Start of Data for this task

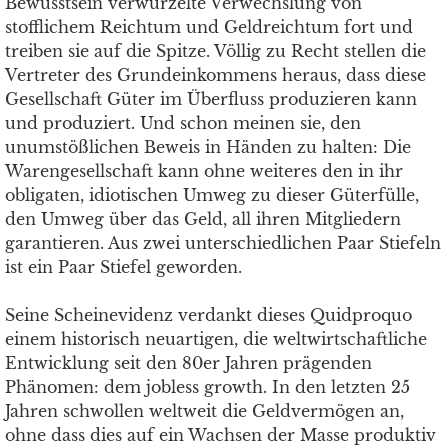
Bewusstsein verwurzelte Verwechslung von
stofflichem Reichtum und Geldreichtum fort und
treiben sie auf die Spitze. Völlig zu Recht stellen die
Vertreter des Grundeinkommens heraus, dass diese
Gesellschaft Güter im Überfluss produzieren kann
und produziert. Und schon meinen sie, den
unumstößlichen Beweis in Händen zu halten: Die
Warengesellschaft kann ohne weiteres den in ihr
obligaten, idiotischen Umweg zu dieser Güterfülle,
den Umweg über das Geld, all ihren Mitgliedern
garantieren. Aus zwei unterschiedlichen Paar Stiefeln
ist ein Paar Stiefel geworden.
Seine Scheinevidenz verdankt dieses Quidproquo
einem historisch neuartigen, die weltwirtschaftliche
Entwicklung seit den 80er Jahren prägenden
Phänomen: dem jobless growth. In den letzten 25
Jahren schwollen weltweit die Geldvermögen an,
ohne dass dies auf ein Wachsen der Masse produktiv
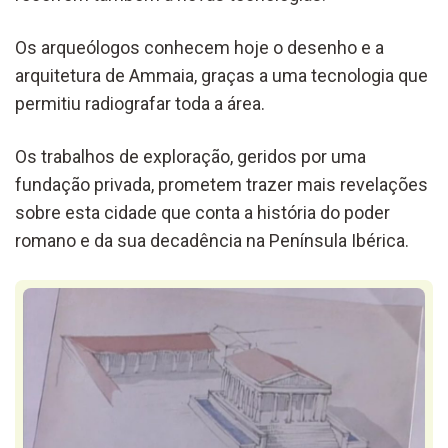
Os arqueólogos conhecem hoje o desenho e a
arquitetura de Ammaia, graças a uma tecnologia que
permitiu radiografar toda a área.
Os trabalhos de exploração, geridos por uma
fundação privada, prometem trazer mais revelações
sobre esta cidade que conta a história do poder
romano e da sua decadência na Península Ibérica.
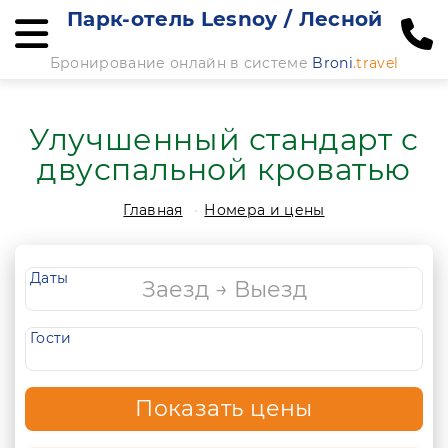
Парк-отель Lesnoy / Лесной
Бронирование онлайн в системе
Broni
.travel
Улучшенный стандарт с
двуспальной кроватью
Главная
Номера и цены
Даты
Гости
Показать цены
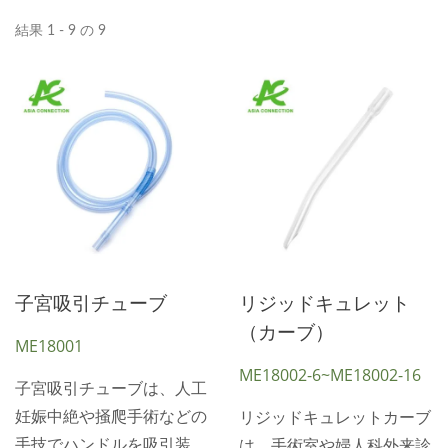
結果 1 - 9 の 9
子宮吸引チューブ
リジッドキュレット
（カーブ）
ME18001
ME18002-6~ME18002-16
子宮吸引チューブは、人工
妊娠中絶や掻爬手術などの
リジッドキュレットカーブ
手技でハンドルを吸引装置
は、手術室や婦人科外来診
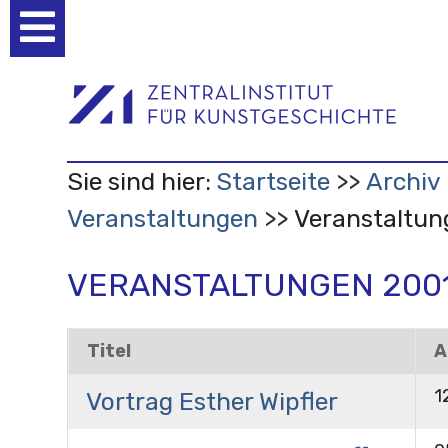
Benutzerspezifische
Werkzeuge
Sie sind hier:
Startseite
Archiv
Veranstaltungen
Veranstaltun
VERANSTALTUNGEN 200
Titel
A
1
Vortrag Esther Wipfler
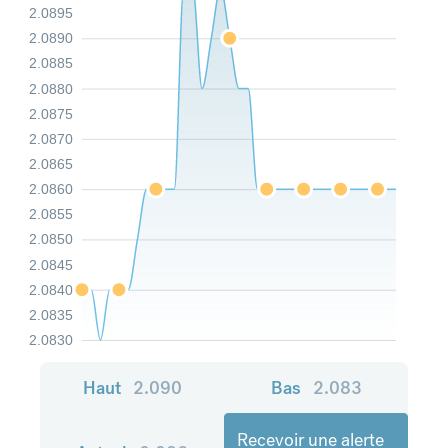
2.0895
2.0890
2.0885
2.0880
2.0875
2.0870
2.0865
2.0860
2.0855
2.0850
2.0845
2.0840
2.0835
2.0830
Haut
2.090
Bas
2.083
Recevoir une alerte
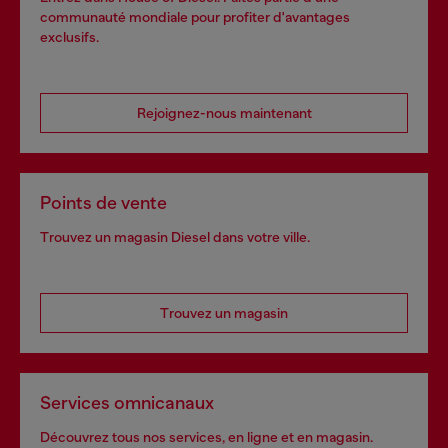
communauté mondiale pour profiter d'avantages
exclusifs.
Rejoignez-nous maintenant
Points de vente
Trouvez un magasin Diesel dans votre ville.
Trouvez un magasin
Services omnicanaux
Découvrez tous nos services, en ligne et en magasin.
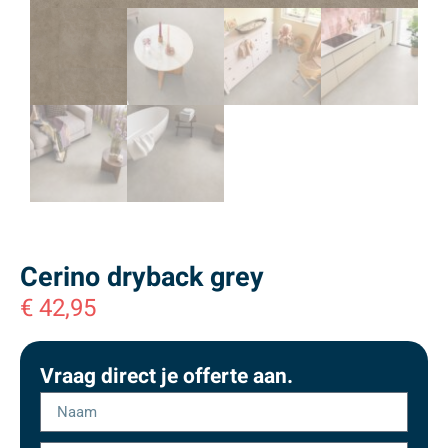
Cerino dryback grey
€
42,95
Vraag direct je offerte aan.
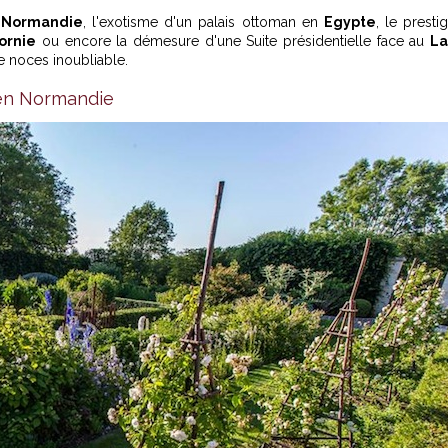
n
Normandie
, l'exotisme d'un palais ottoman en
Egypte
, le presti
ornie
ou encore la démesure d'une Suite présidentielle face au
La
 noces inoubliable.
 en Normandie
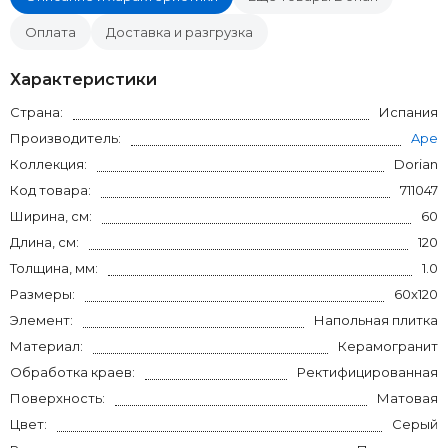
Оплата
Доставка и разгрузка
Характеристики
Страна:
Испания
Производитель:
Ape
Коллекция:
Dorian
Код товара:
711047
Ширина, см:
60
Длина, см:
120
Толщина, мм:
1.0
Размеры:
60x120
Элемент:
Напольная плитка
Материал:
Керамогранит
Обработка краев:
Ректифицированная
Поверхность:
Матовая
Цвет:
Серый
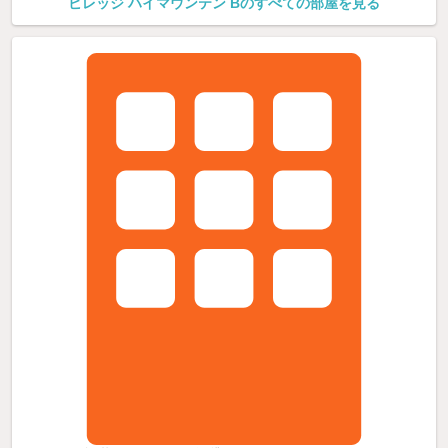
ビレッジ ハイマウンテン Bのすべての部屋を見る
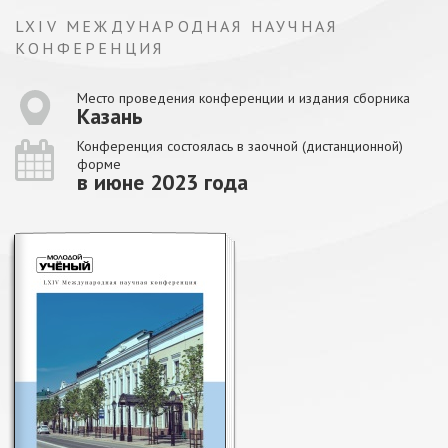
LXIV МЕЖДУНАРОДНАЯ НАУЧНАЯ
КОНФЕРЕНЦИЯ
Место проведения конференции и издания сборника
Казань
Конференция состоялась в заочной (дистанционной)
форме
в июне 2023 года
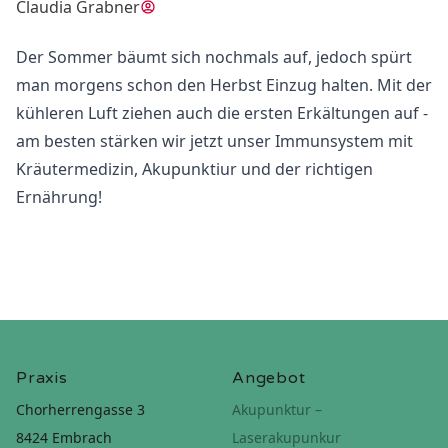
Claudia Grabner
Der Sommer bäumt sich nochmals auf, jedoch spürt
man morgens schon den Herbst Einzug halten. Mit der
kühleren Luft ziehen auch die ersten Erkältungen auf -
am besten stärken wir jetzt unser Immunsystem mit
Kräutermedizin, Akupunktiur und der richtigen
Ernährung!
Praxis
Angebot
Chorherrengasse 3
Akupunktur –
8424 Embrach
Laserakupunkur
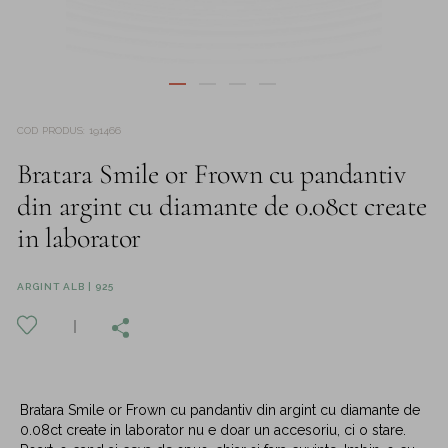
COD PRODUS
:
191466
Bratara Smile or Frown cu pandantiv
din argint cu diamante de 0.08ct create
in laborator
ARGINT ALB | 925
Bratara Smile or Frown cu pandantiv din argint cu diamante de
0.08ct create in laborator nu e doar un accesoriu, ci o stare.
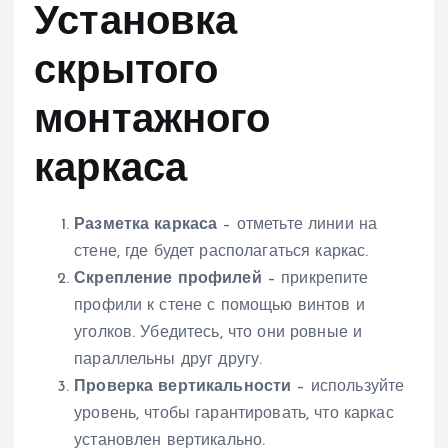
Установка
скрытого
монтажного
каркаса
Разметка каркаса
– отметьте линии на
стене, где будет располагаться каркас.
Скрепление профилей
– прикрепите
профили к стене с помощью винтов и
уголков. Убедитесь, что они ровные и
параллельны друг другу.
Проверка вертикальности
– используйте
уровень, чтобы гарантировать, что каркас
установлен вертикально.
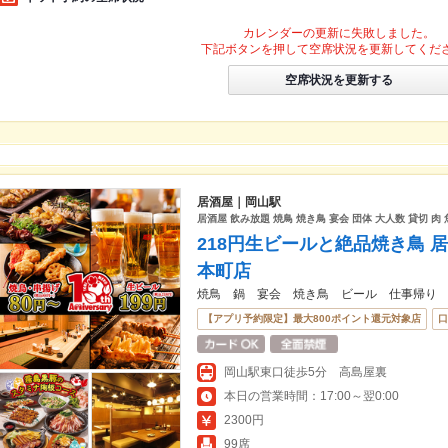
カレンダーの更新に失敗しました。
下記ボタンを押して空席状況を更新してくだ
空席状況を更新する
居酒屋｜岡山駅
居酒屋 飲み放題 焼鳥 焼き鳥 宴会 団体 大人数 貸切 肉
218円生ビールと絶品焼き鳥 
本町店
焼鳥 鍋 宴会 焼き鳥 ビール 仕事帰り
【アプリ予約限定】最大800ポイント還元対象店
口
岡山駅東口徒歩5分 高島屋裏
本日の営業時間：17:00～翌0:00
2300円
99席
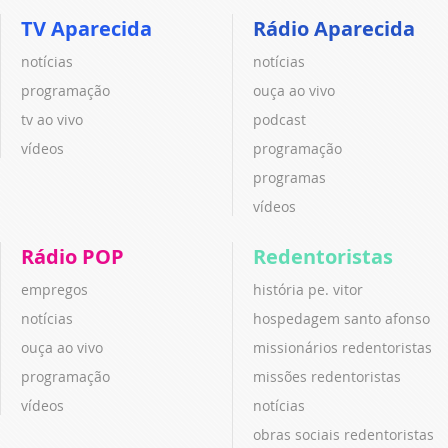
TV Aparecida
Rádio Aparecida
notícias
notícias
programação
ouça ao vivo
tv ao vivo
podcast
vídeos
programação
programas
vídeos
Rádio POP
Redentoristas
empregos
história pe. vitor
notícias
hospedagem santo afonso
ouça ao vivo
missionários redentoristas
programação
missões redentoristas
vídeos
notícias
obras sociais redentoristas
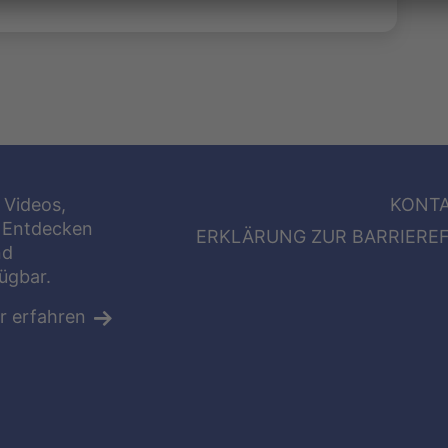
 Videos,
KONT
 Entdecken
ERKLÄRUNG ZUR BARRIEREF
nd
fügbar.
r erfahren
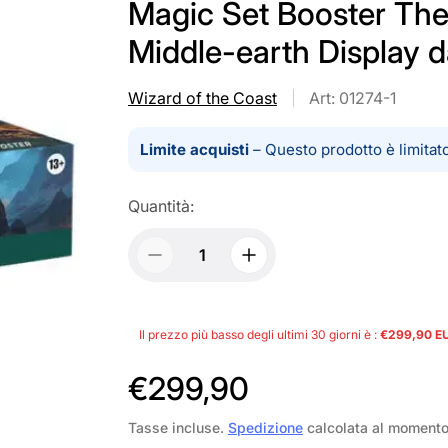
Magic Set Booster The 
Middle-earth Display 
Wizard of the Coast
Art: 01274-1
Limite acquisti
– Questo prodotto è limitato
Quantità:
Il prezzo più basso degli ultimi 30 giorni è :
€299,90 E
P
€299,90
r
Tasse incluse.
Spedizione
calcolata al moment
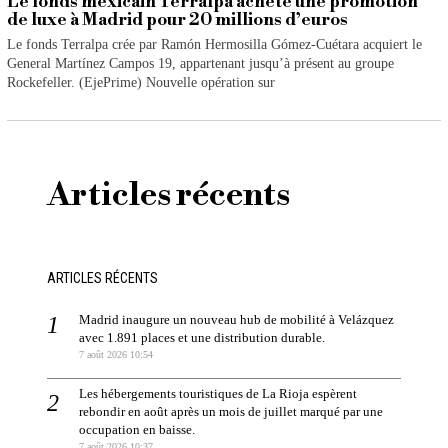
Le fonds mexicain Terralpa achète une promotion
de luxe à Madrid pour 20 millions d’euros
Le fonds Terralpa crée par Ramón Hermosilla Gómez-Cuétara acquiert le
General Martínez Campos 19, appartenant jusqu’à présent au groupe
Rockefeller. (EjePrime) Nouvelle opération sur
Articles récents
ARTICLES RÉCENTS
Madrid inaugure un nouveau hub de mobilité à Velázquez
avec 1.891 places et une distribution durable.
7 août 2026 10:54
Les hébergements touristiques de La Rioja espèrent
rebondir en août après un mois de juillet marqué par une
occupation en baisse.
7 août 2026 10:37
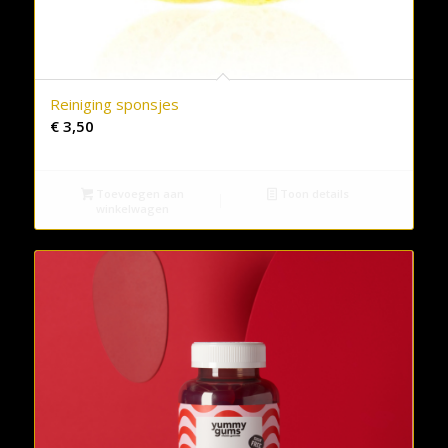
Reiniging sponsjes
€
3,50
Toevoegen aan
Toon details
winkelwagen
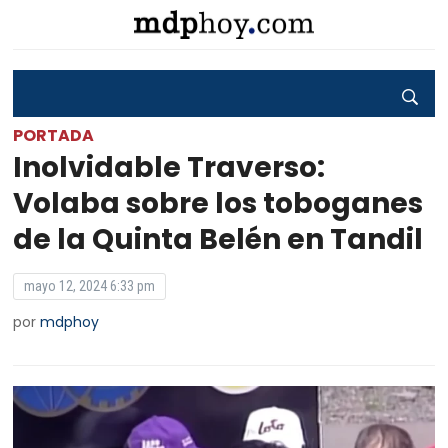
PORTADA
Inolvidable Traverso:
Volaba sobre los toboganes
de la Quinta Belén en Tandil
mayo 12, 2024 6:33 pm
por
mdphoy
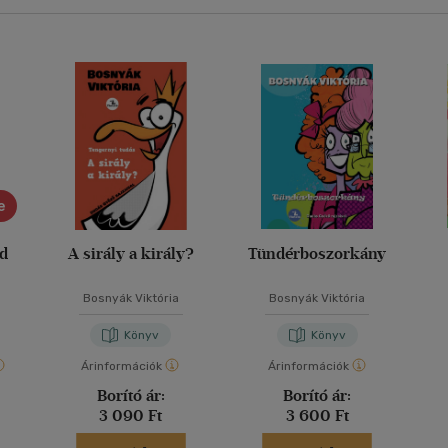
e
ád
A sirály a király?
Tündérboszorkány
Bosnyák Viktória
Bosnyák Viktória
Könyv
Könyv
Árinformációk
Árinformációk
Borító ár:
Borító ár:
3 090 Ft
3 600 Ft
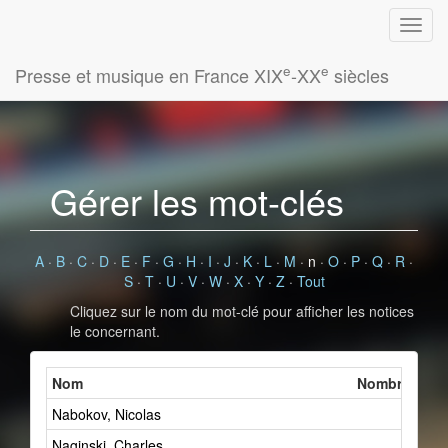
e
e
Presse et musique en France XIX
-XX
siècles
Gérer les mot-clés
A
·
B
·
C
·
D
·
E
·
F
·
G
·
H
·
I
·
J
·
K
·
L
·
M
·
n
·
O
·
P
·
Q
·
R
·
S
·
T
·
U
·
V
·
W
·
X
·
Y
·
Z
·
Tout
Cliquez sur le nom du mot-clé pour afficher les notices
le concernant.
Nom
Nombre de fi
Nabokov, Nicolas
3
Naginski, Charles
1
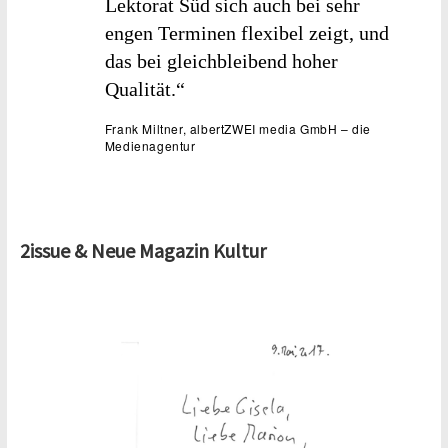
Lektorat Süd sich auch bei sehr
engen Terminen flexibel zeigt, und
das bei gleichbleibend hoher
Qualität.“
Frank Miltner, albertZWEI media GmbH – die
Medienagentur
2issue & Neue Magazin Kultur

End of Data for this task

_Exercise directions_
Output the text of all the records above as a JSON list of strings, with one string per line and blank lines left out. Leave the pictures out of the answer.

_Your response_
[
  "Bewusstsein verwurzelte Verwechslung von",
  "stofflichem Reichtum und Geldreichtum fort und",
  "treiben sie auf die Spitze. Völlig zu Recht stellen die",
  "Vertreter des Grundeinkommens heraus, dass diese",
  "Gesellschaft Güter im Überfluss produzieren kann",
  "und produziert. Und schon meinen sie, den",
  "unumstößlichen Beweis in Händen zu halten: Die",
  "Warengesellschaft kann ohne weiteres den in ihr",
  "obligaten, idiotischen Umweg zu dieser Güterfülle,",
  "den Umweg über das Geld, all ihren Mitgliedern",
  "garantieren. Aus zwei unterschiedlichen Paar Stiefeln",
  "ist ein Paar Stiefel geworden.",
  "Seine Scheinevidenz verdankt dieses Quidproquo",
  "einem historisch neuartigen, die weltwirtschaftliche",
  "Entwicklung seit den 80er Jahren prägenden",
  "Phänomen: dem jobless growth. In den letzten 25",
  "Jahren schwollen weltweit die Geldvermögen an,",
  "ohne dass dies auf ein Wachsen der Masse produktiv",
  "Os arqueólogos conhecem hoje o desenho e a",
  "arquitetura de Ammaia, graças a uma tecnologia que",
  "permitiu radiografar toda a área.",
  "Os trabalhos de exploração, geridos por uma",
  "fundação privada, prometem trazer mais revelações",
  "sobre esta cidade que conta a história do poder",
  "romano e da sua decadência na Península Ibérica.",
  "Парк-отель Lesnoy / Лесной",
  "Бронирование онлайн в системе",
  "Broni",
  ".travel",
  "Улучшенный стандарт с",
  "двуспальной кроватью",
  "Главная",
  "Номера и цены",
  "Даты",
  "Гости",
  "Показать цены",
  "結果 1 - 9 の 9",
  "子宮吸引チューブ",
  "リジッドキュレット",
  "（カーブ）",
  "ME18001",
  "ME18002-6~ME18002-16",
  "子宮吸引チューブは、人工",
  "妊娠中絶や掻爬手術などの",
  "リジッドキュレットカーブ",
  "手技でハンドルを吸引装置",
  "は、手術室や婦人科外来診",
  "Benutzerspezifische",
  "Werkzeuge",
  "Sie sind hier:",
  "Startseite",
  "Archiv",
  "Veranstaltungen",
  "Veranstaltun",
  "VERANSTALTUNGEN 200",
  "Titel",
  "A",
  "1",
  "Vortrag Esther Wipfler",
  "2.0895",
  "2.0890",
  "2.0885",
  "2.0880",
  "2.0875",
  "2.0870",
  "2.0865",
  "2.0860",
  "2.0855",
  "2.0850",
  "2.0845",
  "2.0840",
  "2.0835",
  "2.0830",
  "Haut",
  "2.090",
  "Bas",
  "2.083",
  "Recevoir une alerte",
  "communauté mondiale pour profiter d'avantages",
  "exclusifs.",
  "Rejoignez-nous maintenant",
  "Points de vente",
  "Trouvez un magasin Diesel dans votre ville.",
  "Trouvez un magasin",
  "Services omnicanaux",
  "Découvrez tous nos services, en ligne et en magasin.",
  "Cerino dryback grey",
  "€",
  "42,95",
  "Vraag direct je offerte aan.",
  "n",
  "Normandie",
  ", l'exotisme d'un palais ottoman en",
  "Egypte",
  ", le presti",
  "ornie",
  "ou encore la démesure d'une Suite présidentielle face au",
  "La",
  " noces inoubliable.",
  " en Normandie",
  "Оплата",
  "Доставка и разгрузка",
  "Характеристики",
  "Страна:",
  "Испания",
  "Производитель:",
  "Ape",
  "Коллекция:",
  "Dorian",
  "Код товара:",
  "711047",
  "Ширина, см:",
  "60",
  "Длина, см:",
  "120",
  "Толщина, мм:",
  "1.0",
  "Размеры:",
  "60x120",
  "Элемент:",
  "Напольная плитка",
  "Материал:",
  "Керамогранит",
  "Обработка краев:",
  "Ректифицированная",
  "Поверхность:",
  "Матовая",
  "Цвет:",
  "Серый",
  "ビレッジ ハイマウンテン Bのすべての部屋を見る",
  "LXIV МЕЖДУНАРОДНАЯ НАУЧНАЯ",
  "КОНФЕРЕНЦИЯ",
  "Место проведения конференции и издания сборника",
  "Казань",
  "Конференция состоялась в заочной (дистанционной)",
  "форме",
  "в июне 2023 года",
  "Claudia Grabner",
  "Der Sommer bäumt sich nochmals auf, jedoch spürt",
  "man morgens schon den Herbst Einzug halten. Mit der",
  "kühleren Luft ziehen auch die ersten Erkältungen auf -",
  "am besten stärken wir jetzt unser Immunsystem mit",
  "Kräutermedizin, Akupunktiur und der richtigen",
  "Ernährung!",
  "Praxis",
  "Angebot",
  "Chorherrengasse 3",
  "Akupunktur –",
  "8424 Embrach",
  "Laserakupunkur",
  "COD PRODUS",
  ":",
  "191466",
  "Bratara Smile or Frown cu pandantiv",
  "din argint cu diamante de 0.08ct create",
  "in laborator",
  "ARGINT ALB | 925",
  "Bratara Smile or Frown cu pandantiv din argint cu diamante de",
  "0.08ct create in laborator nu e doar un accesoriu, ci o stare.",
  "Установка",
  "скрытого",
  "монтажного",
  "каркаса",
  "Разметка каркаса",
  "– отметьте линии на",
  "стене, где будет располагаться каркас.",
  "Скрепление профилей",
  "– прикрепите",
  "профили к стене с помощью винтов и",
  "уголков. Убедитесь, что они ровные и",
  "параллельны друг другу.",
  "Проверка вертикальности",
  "– используйте",
  "уровень, чтобы гарантировать, что каркас",
  "установлен вертикально.",
  "カレンダーの更新に失敗しました。",
  "下記ボタンを押して空席状況を更新してくだ",
  "空席状況を更新する",
  "居酒屋｜岡山駅",
  "居酒屋 飲み放題 焼鳥 焼き鳥 宴会 団体 大人数 貸切 肉",
  "218円生ビールと絶品焼き鳥 ",
  "本町店",
  "焼鳥 鍋 宴会 焼き鳥 ビール 仕事帰り",
  "【アプリ予約限定】最大800ポイント還元対象店",
  "口",
  "岡山駅東口徒歩5分 高島屋裏",
  "本日の営業時間：17:00～翌0:00",
  "2300円",
  "99席",
  "TV Aparecida",
  "Rádio Aparecida",
  "notícias",
  "notícias",
  "programação",
  "ouça ao vivo",
  "tv ao vivo",
  "podcast",
  "vídeos",
  "programação",
  "programas",
  "vídeos",
  "Rádio POP",
  "Redentoristas",
  "empregos",
  "história pe. vitor",
  "notícias",
  "hospedagem santo afonso",
  "ouça ao vivo",
  "missionários redentoristas",
  "programação",
  "missões redentoristas",
  "vídeos",
  "notícias",
  "obras sociais redentoristas",
  " Videos,",
  "KONT",
  " Entdecken",
  "ERKLÄRUNG ZUR BARRIEREF",
  "nd",
  "fügbar.",
  "r erfahren",
  "Magic Set Booster The ",
  "Middle-earth Display ",
  "Wizard of the Coast",
  "Art: 01274-1",
  "Limite acquisti",
  "– Questo prodotto è limitato",
  "Quantità:",
  "Il prezzo più basso degli ultimi 30 giorni è :",
  "€299,90 E",
  "P",
  "€299,90",
  "r",
  "Tasse incluse.",
  "Spedizione",
  "calcolata al moment",
  "Le fonds mexicain Terralpa achète une promotion",
  "de luxe à Madrid pour 20 millions d’euros",
  "Le fonds Terralpa crée par Ramón Hermosilla Gómez-Cuétara acquiert le",
  "General Martínez Campos 19, appartenant jusqu’à présent au groupe",
  "Rockefeller. (EjePrime) Nouvelle opération sur",
  "Articles récents",
  "ARTICLES RÉCENTS",
  "Madrid inaugure un nouveau hub de mobilité à Velázquez",
  "avec 1.891 places et une distribution durable.",
  "7 août 2026 10:54",
  "Les hébergements touristiques de La Rioja espèrent",
  "rebondir en août après un mois de juillet marqué par une",
  "occupation en baisse.",
  "7 août 2026 10:37",
  "Reiniging sponsjes",
  "€",
  "3,50",
  "Toevoegen aan",
  "Toon details",
  "winkelwagen",
  "PORTADA",
  "Inolvidable Traverso:",
  "Volaba sobre los toboganes",
  "de la Quinta Belén en Tandil",
  "mayo 12, 2024 6:33 pm",
  "por",
  "mdphoy",
  "e",
  "ád",
  "A sirály a király?",
  "Tündérboszorkány",
  "Bosnyák Viktória",
  "Bosnyák Viktória",
  "Könyv",
  "Könyv",
  "Árinformációk",
  "Árinformációk",
  "Borító ár:",
  "Borító ár:",
  "3 090 Ft",
  "3 600 Ft",
  "e",
  "e",
  "Presse et musique en France XIX",
  "-XX",
  "siècles",
  "Gérer les mot-clés",
  "A",
  "·",
  "B",
  "·",
  "C",
  "·",
  "D",
  "·",
  "E",
  "·",
  "F",
  "·",
  "G",
  "·",
  "H",
  "·",
  "I",
  "·",
  "J",
  "·",
  "K",
  "·",
  "L",
  "·",
  "M",
  "·",
  "n",
  "·",
  "O",
  "·",
  "P",
  "·",
  "Q",
  "·",
  "R",
  "·",
  "S",
  "·",
  "T",
  "·",
  "U",
  "·",
  "V",
  "·",
  "W",
  "·",
  "X",
  "·",
  "Y",
  "·",
  "Z",
  "·",
  "Tout",
  "Cliquez sur le nom du mot-clé pour afficher les notices",
  "le concernant.",
  "Nom",
  "Nombre de fi",
  "Nabokov, Nicolas",
  "3",
  "Naginski, Charles",
  "1",
  "Lektorat Süd sich auch bei sehr",
  "engen Terminen flexibel zeigt, und",
  "das bei gleichbleibend hoher",
  "Qualität.“",
  "Frank Miltner, albertZWEI media GmbH – die",
  "Medienagentur",
  "2issue & Neue Magazin Kultur"
]